OK fine, perhaps I interpreted your OP incorrectly. That's your prerogative, and you can do whatever you please.

> Also, I don't think any amount of statistics is going to be able to show you if people truly want emails or ads... just because they increase sales doesn't mean people want them. Ads can be both effective and unwanted.

True, but we're not just talking about increased sales.

We, and most companies that are serious about this stuff, track open rates, number of times the same person opened the same email, click rates, text link vs image link clicks, page dwell time after clicking through, session length and bounce rate, which pages they browse, which products they view, were the products related to the email that initiated the session, did they add something to their cart, how frequently this individual engages with our content, how long they were dormant, order frequency, etc.

Basically, we're interested in how "Engaged" you are with the site, brand(s), products and content. People who open every email, click on a bunch of links, hang out on the site for 20 minutes and add stuff to their cart are highly engaged, and are doing actions that indicate they like what they are seeing/receiving.

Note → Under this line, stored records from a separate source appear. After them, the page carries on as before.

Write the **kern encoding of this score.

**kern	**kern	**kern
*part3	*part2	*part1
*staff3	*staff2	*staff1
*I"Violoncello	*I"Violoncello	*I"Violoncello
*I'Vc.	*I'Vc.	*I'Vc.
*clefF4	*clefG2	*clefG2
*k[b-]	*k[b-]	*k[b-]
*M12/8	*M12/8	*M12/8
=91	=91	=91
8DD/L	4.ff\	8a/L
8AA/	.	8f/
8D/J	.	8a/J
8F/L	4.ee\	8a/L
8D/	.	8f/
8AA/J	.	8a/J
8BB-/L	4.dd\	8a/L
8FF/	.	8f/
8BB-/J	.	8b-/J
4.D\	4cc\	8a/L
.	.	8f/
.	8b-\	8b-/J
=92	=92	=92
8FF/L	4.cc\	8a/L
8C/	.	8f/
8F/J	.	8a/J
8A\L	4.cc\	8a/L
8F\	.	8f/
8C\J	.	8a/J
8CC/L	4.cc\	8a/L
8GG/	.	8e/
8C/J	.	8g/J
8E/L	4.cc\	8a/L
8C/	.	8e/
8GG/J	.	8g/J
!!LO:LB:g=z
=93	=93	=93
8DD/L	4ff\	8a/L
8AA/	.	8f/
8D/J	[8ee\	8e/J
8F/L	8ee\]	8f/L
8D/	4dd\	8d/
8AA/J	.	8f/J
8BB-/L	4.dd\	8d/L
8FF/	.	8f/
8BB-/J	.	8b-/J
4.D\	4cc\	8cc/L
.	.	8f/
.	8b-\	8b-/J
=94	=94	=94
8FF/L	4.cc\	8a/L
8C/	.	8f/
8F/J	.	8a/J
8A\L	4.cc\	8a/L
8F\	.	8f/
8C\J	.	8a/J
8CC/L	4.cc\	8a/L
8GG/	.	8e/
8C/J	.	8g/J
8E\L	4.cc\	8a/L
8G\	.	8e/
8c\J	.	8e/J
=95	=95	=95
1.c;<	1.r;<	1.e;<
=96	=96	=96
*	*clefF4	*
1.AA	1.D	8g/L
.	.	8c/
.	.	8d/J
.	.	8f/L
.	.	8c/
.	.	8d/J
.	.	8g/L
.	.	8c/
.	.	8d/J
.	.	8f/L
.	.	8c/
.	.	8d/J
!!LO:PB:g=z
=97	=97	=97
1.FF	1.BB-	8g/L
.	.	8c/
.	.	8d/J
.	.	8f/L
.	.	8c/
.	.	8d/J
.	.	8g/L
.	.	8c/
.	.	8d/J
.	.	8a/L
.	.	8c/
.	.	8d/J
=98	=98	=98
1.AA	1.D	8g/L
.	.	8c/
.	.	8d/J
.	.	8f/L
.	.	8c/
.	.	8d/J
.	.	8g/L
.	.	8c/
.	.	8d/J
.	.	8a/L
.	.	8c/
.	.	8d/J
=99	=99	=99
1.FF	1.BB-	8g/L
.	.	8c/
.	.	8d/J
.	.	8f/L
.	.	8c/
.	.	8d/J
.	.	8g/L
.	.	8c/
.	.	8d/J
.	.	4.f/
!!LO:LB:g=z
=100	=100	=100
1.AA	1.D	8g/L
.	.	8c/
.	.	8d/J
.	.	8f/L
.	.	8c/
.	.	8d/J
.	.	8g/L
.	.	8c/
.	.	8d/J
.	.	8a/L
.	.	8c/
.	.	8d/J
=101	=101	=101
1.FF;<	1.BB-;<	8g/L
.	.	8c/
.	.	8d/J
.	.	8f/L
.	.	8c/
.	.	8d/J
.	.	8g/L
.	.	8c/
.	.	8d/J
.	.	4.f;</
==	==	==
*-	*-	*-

Remember, the people signing up for marketing emails are the most likely to be engaged with your brand/product/website. They've actively said, yes, please end me content from your company. If they lose interest some day, no problem, either our stats will show this and we'll unsubscribe them automatically, or they'll actively unsubscribe themselves.

Ads might be a different beast - however, you'd be surprised how many people click ads, and then buy products. It's immense. Clearly, the value provided there was getting the right product in front of them, matching what they were looking for, and offering it at a price that's attractive to that customer. In this scenario, I'd say it's wanted too - they got what they were looking for quickly and effectively. Everyone is happy in that scenario.